PROBLEM: Pictures must be dropped from the copy of the entries below; all else is returned exactly.

[Saved data entries]
****************
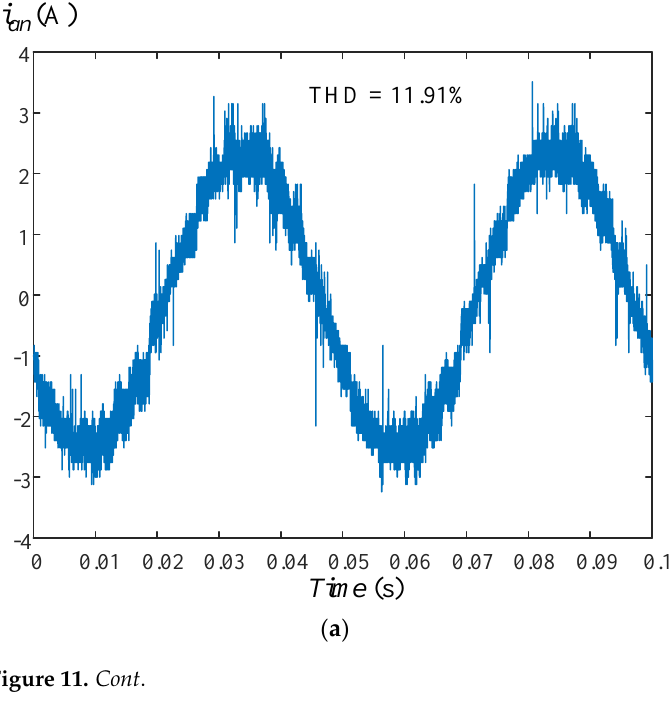
Figure 10. Measured input waveforms ( a ) i AN without filter, ( b ) THD without filter, ( c ) i AN with method 1. ( d ) THD method 1, ( e ) i AN with method 2, ( f ) THD with method 2.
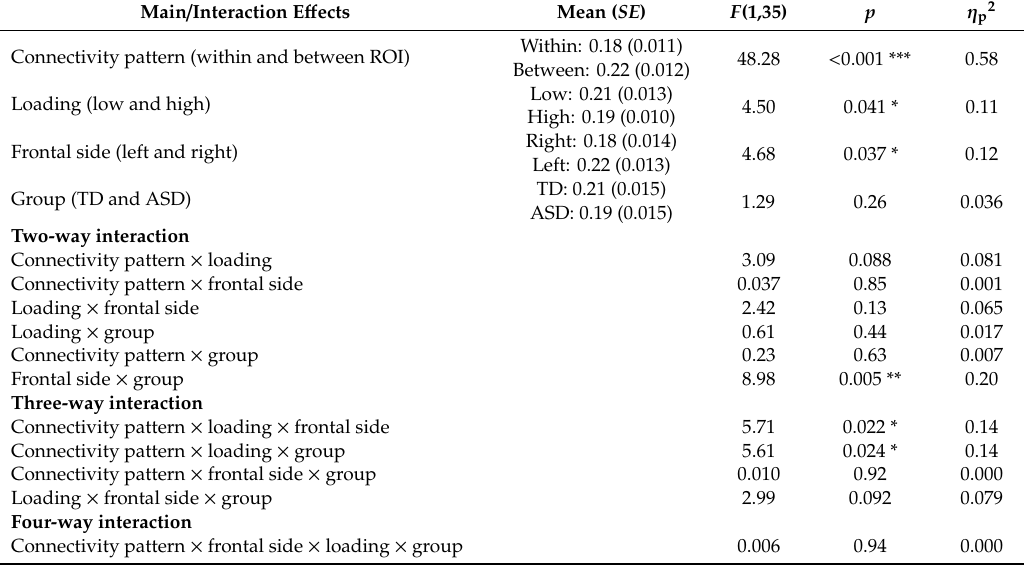
Mixed ANOVA (group × loading × frontal side × connectivity pattern) results for intrahemispheric connectivity (i.e., mean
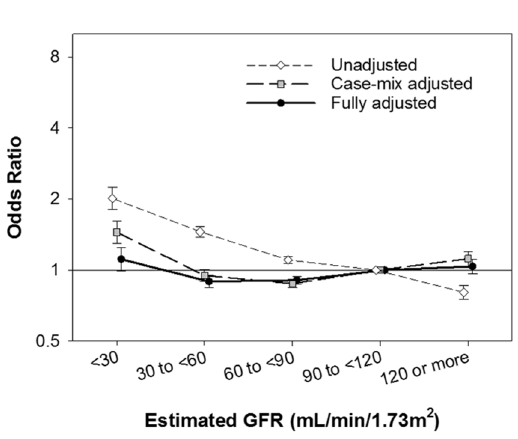
Table 3. Association of estimated GFR with post-operative non-pulmonary infectious complications.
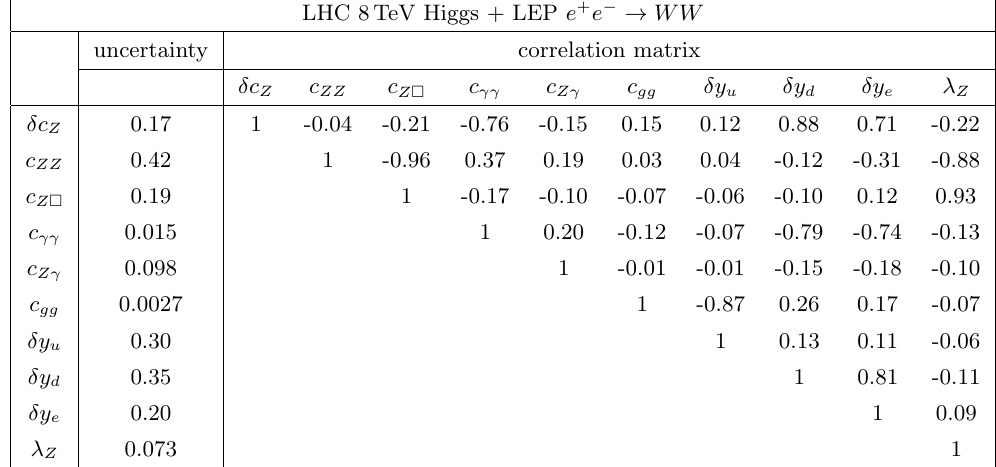
Table 8 . Current constraints on the Higgs basis parameters from ref. [23], obtained from the LHC 8 TeV Higgs measurements and LEP e + e To transform it into our framework we simply take (cid:14)y u we also set the central values to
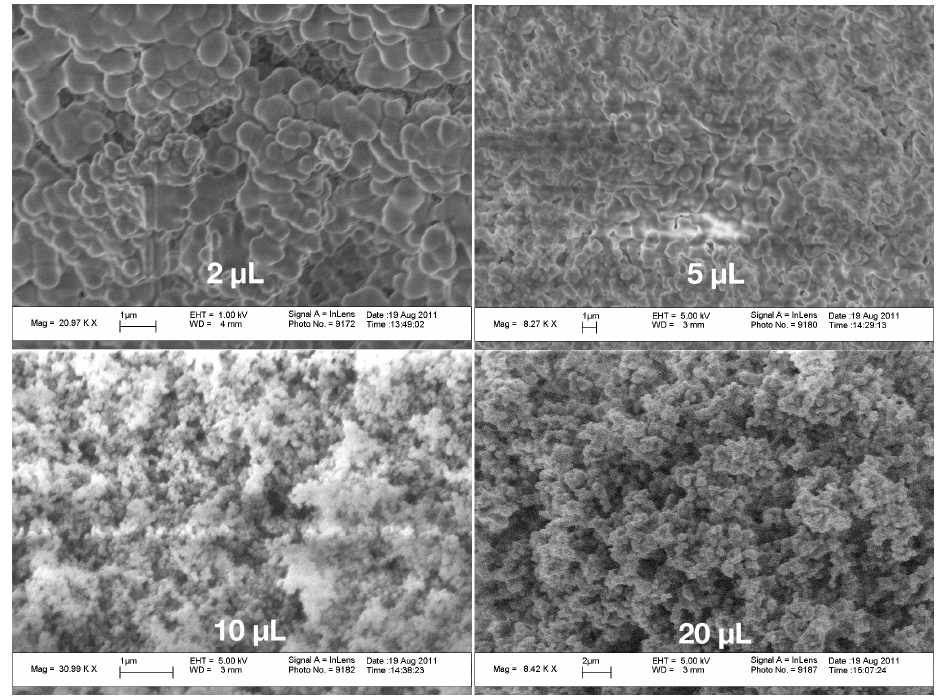
Figure 3. Scanning electron microscopic image of the fracture surface of a drop with 2 µ L ( upper row left ), 5 µ L ( upper row right ), 10 µ L ( lower row left ) and 20 µ L ( lower row right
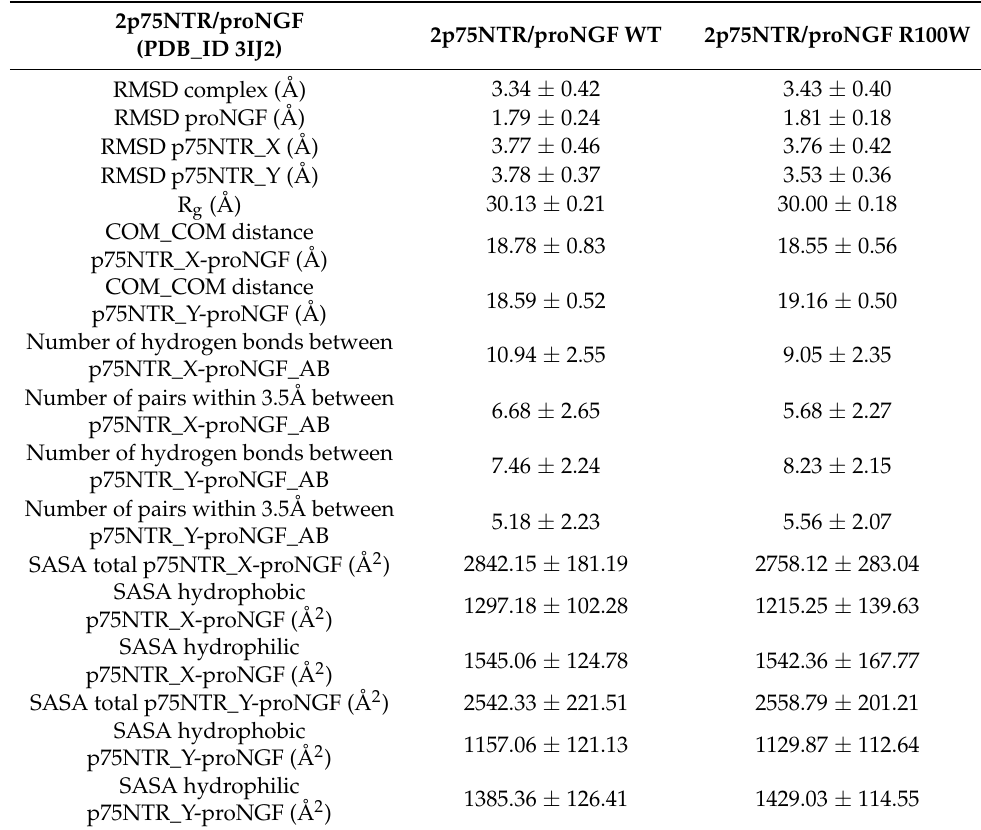
Table 2. Summary of the main structural parameters of the 2p75NTR/proNGF complex after the emergence of the R100W mutation over the 100 ns simulation frame.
****************
ANSWER AREA:
Figure 10. Measured input waveforms ( a ) i AN without filter, ( b ) THD without filter, ( c ) i AN with method 1. ( d ) THD method 1, ( e ) i AN with method 2, ( f ) THD with method 2.
Mixed ANOVA (group × loading × frontal side × connectivity pattern) results for intrahemispheric connectivity (i.e., mean
Table 3. Association of estimated GFR with post-operative non-pulmonary infectious complications.
Table 8 . Current constraints on the Higgs basis parameters from ref. [23], obtained from the LHC 8 TeV Higgs measurements and LEP e + e To transform it into our framework we simply take (cid:14)y u we also set the central values to
Figure 3. Scanning electron microscopic image of the fracture surface of a drop with 2 µ L ( upper row left ), 5 µ L ( upper row right ), 10 µ L ( lower row left ) and 20 µ L ( lower row right
Table 2. Summary of the main structural parameters of the 2p75NTR/proNGF complex after the emergence of the R100W mutation over the 100 ns simulation frame.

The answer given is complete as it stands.